Moralità oggettiva: esistono categorie più o meno definite (magari alcune cose cambiano di categoria a seconda delle situazioni) su cosa sia giusto o sbagliato; a questo punto il problema diventa definire da cosa sia determinata tale morale oggettiva.
Moralità soggettiva: ognuno decide per se cosa sia giusto o sbagliato. Problema immediato: quello che io ritengo giusto un altro ritiene sbagliato con lo stesso valore, e un comportamento che io ritengo entro i limiti dei miei diritti un altro potrebbe vederlo come intollerabile violenza.

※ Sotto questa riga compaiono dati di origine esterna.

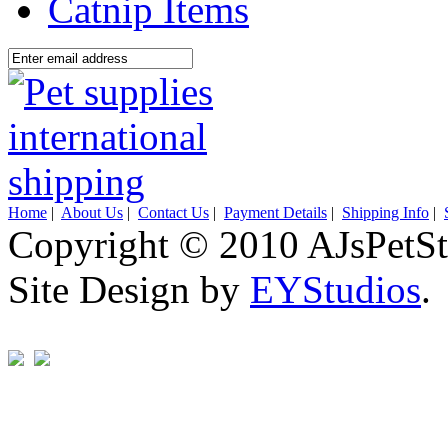
Catnip Items
Home
|
About Us
|
Contact Us
|
Payment Details
|
Shipping Info
|
Copyright © 2010 AJsPetSt
Site Design by
EYStudios
.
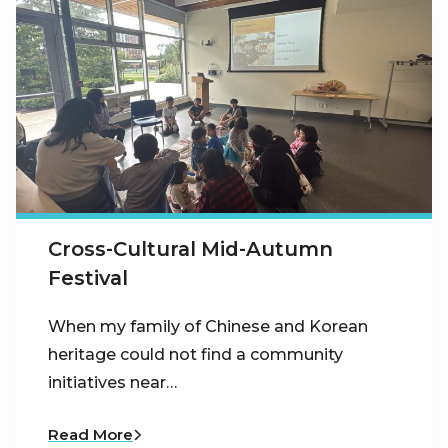
Cross-Cultural Mid-Autumn
Festival
When my family of Chinese and Korean
heritage could not find a community
initiatives near…
Read More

L'adagio più volte ripetuto anche qui che la mia libertà finisce dove comincia quella di un altro ha il problema che già solo per il fatto di esistere inevitabilmente influenziamo e quindi limitiamo la libertà di altri, e tali limiti chi li riconosce, chi li stabilisce? Soprattutto, chi o cosa li fa rispettare, e come?

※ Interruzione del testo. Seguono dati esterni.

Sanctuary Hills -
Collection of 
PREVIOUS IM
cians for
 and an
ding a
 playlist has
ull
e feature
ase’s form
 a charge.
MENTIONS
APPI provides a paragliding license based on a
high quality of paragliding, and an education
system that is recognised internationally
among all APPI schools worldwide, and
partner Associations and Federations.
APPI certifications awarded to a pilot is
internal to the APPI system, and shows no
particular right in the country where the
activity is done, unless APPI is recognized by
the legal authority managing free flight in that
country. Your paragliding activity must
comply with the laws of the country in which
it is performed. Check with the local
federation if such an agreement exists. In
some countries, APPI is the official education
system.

In definitiva la morale soggettiva è il rigettare il concetto di Forza del Diritto, quello su cui si basa la civiltà moderna, per tornare a quello ancestrale di Diritto della Forza: il diritto di ognuno diventa semplicemente quello che la propria forza (che può essere intesa non solo come forza fisica, ma anche come ricchezza, popolarità, numero di agganci politici) garantisce di poter mantenere contro le aggressioni, o qualsiasi cosa sia percepita come tale, da parte di altri.
Non ho studiato legge, sono ignorante in materia, ma cosa vuol dire forza del diritto? Mi sembra ovvio che il diritto acquisisca forza solo dopo che la forza l'ha fatto diventare diritto.